Direto de Brasília, DF
Antonio Carlos de Novais também é uma dessas “Histórias de quem não desiste”. Construiu sua vida literalmente sob sol e chuva, honrosamente trabalhando como vendedor de cachorro-quente.
Nesta segunda-feira, dia 17 de abril, após muito estudo e várias tentativas passou na concorrida e difícil prova da OAB e por isto recebeu sua Inscrição (a carteira) na Ordem dos Advogados do Brasil, Seção Distrito Federal. Estivemos presentes para testemunhar mais esse êxito em sua vida, pois é no Distrito Federal que vem construindo sua trajetória de lutas homéricas pela sobrevivência, razão porque foi fácil compreender o orgulho de seus familiares, amigos e admiradores na solenidade de entrega de sua inscrição na Ordem.
Vencer não é fácil, ainda mais vindo de família pobre e com pais analfabetos, mas, Antonio Novais, que além de tudo é bom filho, tem alma no corpo, segue cuidando dos pais e é uma daquelas pessoas que não se rende ante as dificuldades da vida, pois tem como foco jamais desistir de seus sonhos. E, porventura, não está provando que consegue realizá-los?!
Seus pais, baianos, são típicos “candangos”, aqueles que vieram de diversas partes do Brasil, principalmente do Nordeste, para a construção da nova capital e aqui ficaram misturados entre todos os sotaques e matizes, o que faz de Brasília uma cidade linda e singular. Aqui, somos de todos os lugares e, exceção feita aos tolos, convivemos bem com as diferenças.
Quando fala de luta pela vida, Antonio se descreve assim: “negro, 55 anos, PCD-Pessoa com deficiência”, e convence como pessoa que tem a noção exata do tamanho das batalhas diárias que segue tendo de enfrentar para colher os êxitos que tem alcançado.
Há quem queira ser somente bacharel, Antônio Novaes queria mais, e conseguiu. Estudou e passou na concorrida prova da OAB, condição sem a qual a pessoa não pode exercer a advocacia. Aliás, nos discursos ouvi o paraninfo e o presidente da OBADF afirmarem que há os que querem apenas o diploma; os que querem apenas a carteira e o status, mas não advogam, esquecendo que “advocacia não é para covardes”; os que têm medo ou preguiça de arregaçar as mangas e trabalhar, e até aqueles que vão abandonar a carreira. Sem dúvida foi um discurso duro e realista.

• _TAREFAS_
a. Reproduza sem alterações a parte do texto sobre Antonio Carlos de Novais que começa nas palavras "Quando fala de" e termina logo após "duro e realista.".
b. Dê continuidade ao relato sobre a conquista da carteira da OAB por Antonio Carlos de Novais, partindo do ponto em que o texto termina.

• _INFORMAÇÕES EXTRAÍDAS_

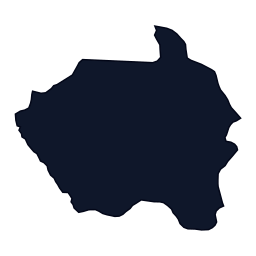 Jaborandi, São Paulo, Brazil (Natural Earth projection), rotated 90°
{"feature_id": "56859067B72694861704864", "entity_name": "Jaborandi", "entity_type": "district", "adm_level": 2, "iso_a3": "BRA", "parent_name": "Brazil", "parent_adm1": "São Paulo", "projection": "natural_earth1", "projection_center": [-48.409, -20.657], "detail": "fine", "context": "isolated", "style": "filled", "palette": "ink", "viewbox_px": 256, "rotation_deg": 90, "n_neighbors": 0, "source": "geoboundaries", "source_scale": "gbopen_adm2", "svg_char_len": 1713}
<svg xmlns="http://www.w3.org/2000/svg" viewBox="0 0 256 256"><g transform="rotate(90 128 128)"><path d="M26.1,101.1L30.4,99.4L35.1,101.4L38.9,99.5L44.8,96.1L49.2,95.9L52.3,95.7L57.3,95.3L61.1,98.7L62.7,103.3L59.6,173.4L62.6,176.8L65.7,178.4L75.0,183.6L84.6,198.9L85.7,202.3L88.6,204.6L92.8,210.3L93.3,215.0L91.2,223.4L94.3,224.1L99.5,224.6L103.2,225.4L108.0,227.2L110.1,231.3L111.1,235.6L114.1,240.6L120.4,240.1L125.8,238.8L126.9,235.6L130.2,237.0L133.6,234.5L136.9,234.0L139.0,230.6L141.7,229.4L144.7,228.0L148.8,224.6L151.7,222.1L153.6,219.1L157.5,217.1L161.0,215.5L162.6,212.1L165.9,208.8L170.1,207.9L175.1,205.4L178.2,201.8L181.6,200.3L184.3,198.4L188.1,196.3L192.3,193.2L192.5,187.9L195.0,186.2L198.5,184.0L201.9,184.9L204.6,182.9L208.0,181.9L212.3,177.3L211.4,172.8L209.7,167.1L209.6,160.6L211.1,157.2L213.5,153.2L214.8,148.8L215.5,145.3L216.4,141.2L216.1,136.8L214.3,133.1L211.7,130.3L208.5,125.9L205.4,123.5L203.4,120.2L199.9,114.8L201.7,102.0L201.8,96.2L202.6,92.5L205.5,88.4L209.1,84.4L212.7,82.9L216.2,79.7L219.1,77.7L223.6,75.9L227.3,72.1L228.8,68.1L229.0,61.0L229.9,54.4L229.6,47.5L227.6,43.6L225.2,41.0L222.0,39.4L214.6,40.9L211.0,39.8L207.9,36.6L206.0,32.4L202.8,33.6L186.6,37.9L183.7,38.1L180.0,38.1L173.7,37.9L169.2,35.5L165.6,30.9L161.4,28.3L156.5,24.0L149.9,18.5L146.7,19.3L144.2,21.4L142.2,25.1L141.3,30.0L137.5,31.1L134.9,29.6L131.6,28.5L127.5,27.2L124.7,25.5L122.1,23.1L120.8,19.6L118.2,15.4L112.9,20.0L107.7,24.7L104.4,26.5L99.9,28.3L95.5,31.0L89.9,35.5L86.5,37.0L83.3,38.1L75.4,40.0L71.7,41.5L69.7,44.4L64.3,54.7L60.3,65.1L58.0,68.8L49.4,70.1L44.5,70.5L41.5,72.2L38.1,75.5L34.0,79.1L30.3,84.0L28.3,89.2L26.9,96.6L26.1,101.1Z" fill="#0f172a" stroke="#020617" stroke-width="1.5"/></g></svg>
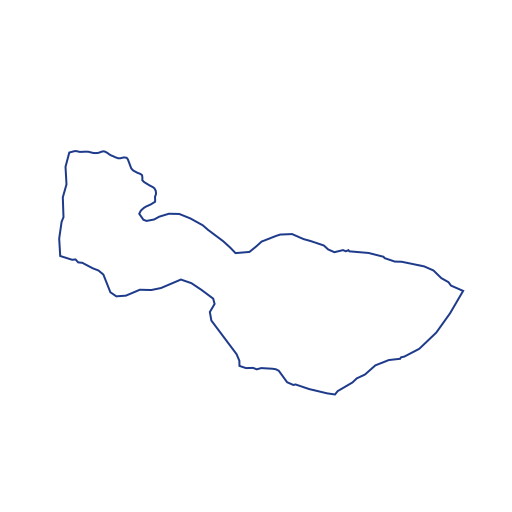 outline of Zaragoza, Chimaltenango, Guatemala, rotated 252°
{"feature_id": "79465075B82010668835108", "entity_name": "Zaragoza", "entity_type": "district", "adm_level": 2, "iso_a3": "GTM", "parent_name": "Guatemala", "parent_adm1": "Chimaltenango", "projection": "natural_earth1", "projection_center": [-90.857, 14.68], "detail": "fine", "context": "isolated", "style": "outline", "palette": "blue", "viewbox_px": 512, "rotation_deg": 252, "n_neighbors": 0, "source": "geoboundaries", "source_scale": "gbopen_adm2", "svg_char_len": 1966}
<svg xmlns="http://www.w3.org/2000/svg" viewBox="0 0 512 512"><g transform="rotate(252 256 256)"><path d="M412.1,110.4L399.7,102.4L382.7,97.9L371.5,90.4L352.4,84.9L348.6,81.7L333.4,74.2L316.5,69.8L309.2,80.0L308.5,83.3L304.9,84.9L303.2,88.7L294.7,97.0L290.9,101.7L285.5,105.1L266.5,106.3L260.8,110.7L258.5,120.0L259.8,135.1L256.0,145.9L254.9,155.7L256.8,177.3L250.1,186.2L240.7,193.6L228.7,202.1L223.2,201.8L217.0,194.8L208.4,193.6L168.6,207.2L161.5,207.8L156.6,206.3L152.5,211.8L150.5,218.6L148.0,221.7L147.8,226.3L143.7,236.8L142.2,239.8L139.8,242.2L126.3,246.6L121.8,251.7L121.6,253.9L113.1,265.3L103.4,281.2L99.9,288.3L102.3,292.0L105.9,308.6L108.5,314.1L109.6,323.0L115.1,335.7L116.0,350.2L113.7,361.3L114.8,362.6L114.5,366.0L117.3,382.6L127.4,403.7L141.5,422.8L158.8,442.2L167.6,432.3L171.6,431.0L177.7,425.4L187.4,420.3L194.1,412.8L205.5,392.8L207.8,386.3L214.2,377.7L215.9,377.0L224.1,364.0L231.6,346.2L233.0,345.7L232.7,342.9L234.7,340.6L235.4,331.7L240.0,326.6L245.0,323.8L253.1,312.9L257.5,306.3L265.7,297.1L268.9,285.7L268.9,281.2L268.0,265.8L265.2,259.6L261.9,251.0L265.1,237.4L272.1,234.0L280.3,229.3L295.6,218.5L301.6,214.9L312.0,205.2L319.7,196.0L323.1,186.2L323.3,176.2L322.2,170.4L323.2,162.7L325.3,160.1L332.2,158.0L334.1,159.8L335.1,161.2L336.5,164.5L337.0,166.7L337.6,172.1L338.8,176.8L341.4,177.7L343.5,178.2L344.8,179.3L346.2,180.2L349.0,180.8L351.8,180.3L353.5,179.1L354.7,177.9L356.0,176.6L357.4,175.4L359.7,173.4L361.4,172.1L363.3,171.3L365.7,172.2L368.1,172.6L369.8,171.4L371.6,169.1L374.0,166.8L375.2,165.7L376.7,164.9L378.1,164.4L380.7,164.3L383.0,164.2L387.5,164.0L389.4,163.3L390.6,160.8L390.9,157.0L391.6,155.0L393.5,152.6L395.3,150.7L396.6,149.1L398.1,147.8L399.7,146.7L401.5,145.1L402.6,143.6L402.9,141.9L402.8,138.9L402.9,137.3L403.4,135.4L404.2,133.2L405.8,130.6L406.9,128.9L407.7,126.7L408.4,124.4L408.8,122.7L409.6,120.3L411.2,117.7L411.8,115.8L411.9,113.9L412.1,110.4Z" fill="none" stroke="#1e3a8a" stroke-width="2"/></g></svg>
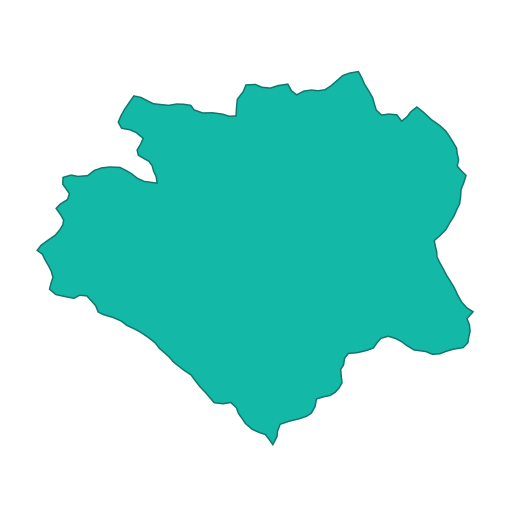 Cristina, Minas Gerais, Brazil, rotated 92°
{"feature_id": "56859067B21860273941917", "entity_name": "Cristina", "entity_type": "district", "adm_level": 2, "iso_a3": "BRA", "parent_name": "Brazil", "parent_adm1": "Minas Gerais", "projection": "equal_earth", "projection_center": [-45.291, -22.212], "detail": "fine", "context": "isolated", "style": "filled", "palette": "teal", "viewbox_px": 512, "rotation_deg": 92, "n_neighbors": 0, "source": "geoboundaries", "source_scale": "gbopen_adm2", "svg_char_len": 2655}
<svg xmlns="http://www.w3.org/2000/svg" viewBox="0 0 512 512"><g transform="rotate(92 256 256)"><path d="M304.2,37.1L300.5,43.4L295.0,48.8L288.1,53.0L280.9,56.7L274.1,61.1L269.4,64.4L263.3,67.9L256.3,72.1L250.4,75.2L245.6,75.5L240.5,77.0L234.4,78.4L229.1,72.8L222.9,67.1L215.7,63.4L208.7,59.3L202.3,56.9L196.9,54.4L190.1,53.6L182.4,53.4L175.4,50.9L168.2,48.9L163.2,54.3L159.1,58.0L152.7,56.9L146.2,58.6L141.3,59.3L135.3,63.1L129.4,67.1L124.5,70.7L119.2,76.9L113.6,85.5L106.6,93.5L101.5,100.5L106.6,106.4L111.5,109.8L116.2,115.1L110.0,120.2L109.5,128.3L110.8,135.5L105.8,141.0L99.7,143.1L93.8,144.9L87.2,149.0L80.6,153.5L74.6,156.3L68.1,160.1L69.9,168.7L72.7,175.7L77.7,181.0L83.4,187.1L87.5,193.0L88.7,199.7L88.2,206.5L89.5,213.8L93.5,221.1L89.5,226.4L83.1,230.2L84.9,239.8L87.7,247.5L87.2,255.8L84.6,262.7L85.4,272.0L92.2,274.5L99.9,280.1L109.2,280.7L116.7,280.8L117.3,287.7L115.4,294.3L114.4,304.3L114.9,314.4L112.1,323.0L107.7,326.5L106.9,333.4L106.9,340.6L108.5,348.6L108.0,356.3L107.4,363.9L104.4,370.5L101.6,376.4L100.3,383.7L106.7,387.8L113.9,392.4L121.2,396.1L127.1,398.3L133.0,394.8L134.3,386.2L136.9,379.9L142.3,372.9L148.5,375.3L154.2,378.5L159.4,377.1L162.3,371.8L165.1,366.3L169.5,362.9L174.4,361.4L180.3,358.5L186.7,357.4L186.0,364.0L185.4,370.5L182.4,377.4L178.3,383.0L175.4,388.2L172.2,395.1L172.2,405.5L173.3,413.2L176.2,420.7L181.6,427.1L182.7,436.8L181.6,443.7L184.2,451.6L191.0,451.6L195.5,448.1L200.4,444.6L206.2,446.4L210.8,453.3L215.4,457.4L221.7,452.6L226.8,449.5L231.5,450.1L236.7,453.0L242.3,457.4L247.2,464.1L252.7,471.1L258.0,474.9L261.6,469.6L267.4,466.5L273.5,462.7L278.5,460.0L284.4,458.2L290.9,460.0L296.4,461.2L301.5,454.7L303.3,445.0L304.6,436.4L301.3,430.8L301.8,423.6L306.1,419.4L311.3,414.5L317.5,411.7L320.0,406.1L322.5,396.5L325.6,388.6L329.9,382.6L332.5,376.4L335.8,369.4L341.3,360.5L346.5,353.5L351.7,349.3L355.8,344.2L360.1,339.0L364.5,335.1L368.2,330.2L373.1,323.4L377.2,316.7L382.4,312.6L388.6,307.4L394.0,301.9L398.1,298.1L404.1,292.6L404.8,283.8L403.3,276.0L408.3,270.3L414.2,267.9L418.5,264.5L423.8,260.7L429.4,253.7L432.3,246.5L434.0,240.6L438.0,237.1L443.9,232.6L435.7,228.7L430.4,228.4L423.3,226.0L419.9,216.9L417.0,206.7L414.4,199.9L411.1,195.2L404.4,191.7L396.7,190.6L394.3,183.3L392.8,177.1L389.5,172.2L385.2,168.5L379.6,165.6L372.5,166.7L366.2,167.4L361.8,164.7L355.2,163.9L350.1,160.2L349.1,151.4L346.5,142.1L343.9,135.5L338.5,132.0L333.9,128.2L331.6,121.0L333.6,113.6L336.5,107.5L340.0,102.5L344.4,94.7L345.5,83.2L348.1,76.2L347.3,68.9L344.8,63.1L342.3,55.8L340.3,45.8L335.2,41.2L329.2,40.5L324.0,39.4L317.4,40.3L311.1,43.0L304.2,37.1Z" fill="#14b8a6" stroke="#0f766e" stroke-width="1.5"/></g></svg>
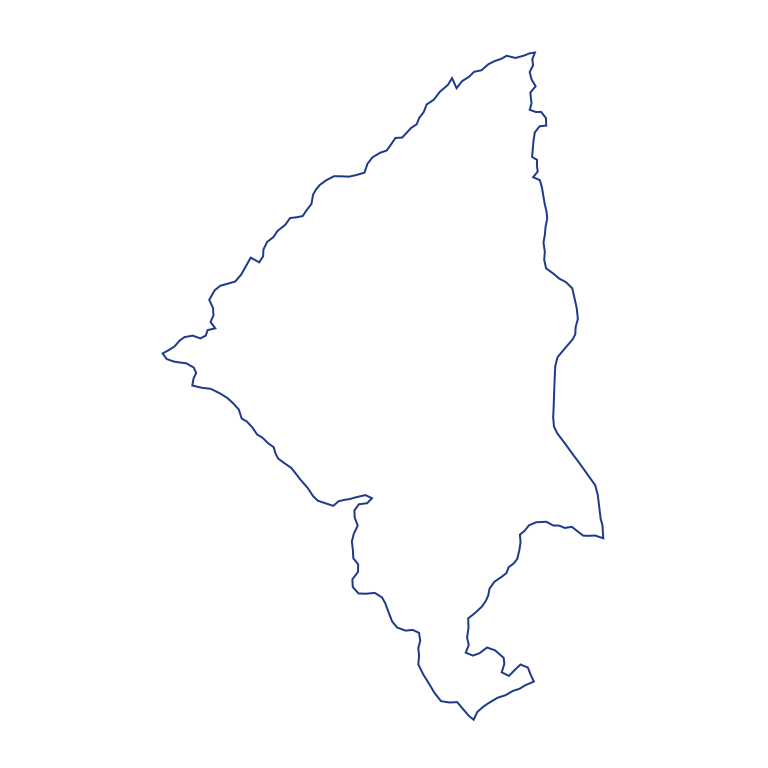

• _RESULTADOS DO EXERCÍCIO_
a.
Quando fala de luta pela vida, Antonio se descreve assim: “negro, 55 anos, PCD-Pessoa com deficiência”, e convence como pessoa que tem a noção exata do tamanho das batalhas diárias que segue tendo de enfrentar para colher os êxitos que tem alcançado.
Há quem queira ser somente bacharel, Antônio Novaes queria mais, e conseguiu. Estudou e passou na concorrida prova da OAB, condição sem a qual a pessoa não pode exercer a advocacia. Aliás, nos discursos ouvi o paraninfo e o presidente da OBADF afirmarem que há os que querem apenas o diploma; os que querem apenas a carteira e o status, mas não advogam, esquecendo que “advocacia não é para covardes”; os que têm medo ou preguiça de arregaçar as mangas e trabalhar, e até aqueles que vão abandonar a carreira. Sem dúvida foi um discurso duro e realista.

b.
Mas, Antônio Carlos de Novais afirma que para ele é diferente, pois está no mercado trabalhando e seguindo adiante convicto que vencer não é questão de sorte, nem tampouco ficar esperando que as condições sejam perfeitas, é questão de arregaçar as mangas, ou melhor, no seu caso colocar o paletó e partir para o trabalho como um faminto parte em busca do próximo prato de comida.
Senhoras e senhores, com vocês Antonio Carlos de Novais:
Judivan Vieira: Fale um pouco sobre você.
ACN: Sou Antônio Carlos de Novais, negro, 55 anos, PCD-Pessoa com deficiência. Sou nascido em Brasília, caçula de 8 filhos, sendo 3 homens e 5 mulheres. Infelizmente, minha mãe teve dois abortos espontâneos(um, de gêmeos) de modo que restaram cinco filhos. A família, pobre, veio da Bahia e sendo meus pais analfabetos a vida nunca foi fácil.
JV: Quanto tempo passou vendendo cachorro-quente e quais dificuldades enfrentou?
ACN: Vendi cachorro quente por mais de 20 anos no mesmo local (QI 22, Guará 1). Mas antes de fixar nesse ponto foram vários desafios: ir às festas e não vender nada, a eventos e passar por apuros e ter que ir embora. É uma realidade de quem enfrenta sol, chuva e inúmeros outros fatores difíceis para ganhar o pão e cada dia. Vender é apenas a ponta do iceberg. Há um trabalho grande por trás, desde escolher o pão, fazer o molho, se deslocar para o ponto e, às vezes voltar para casa sem vender o suficiente para pagar o gasto do dia.
Há, também, a dificuldade de conseguir montar um quiosque, pois os gestores públicos dificultam muito para liberar o local de venda. O fato é que ninguém valoriza trabalho de ambulante e ainda há os clientes que não têm o menor respeito por quem trabalha nestas condições. Impossível não achar que haja preconceitos.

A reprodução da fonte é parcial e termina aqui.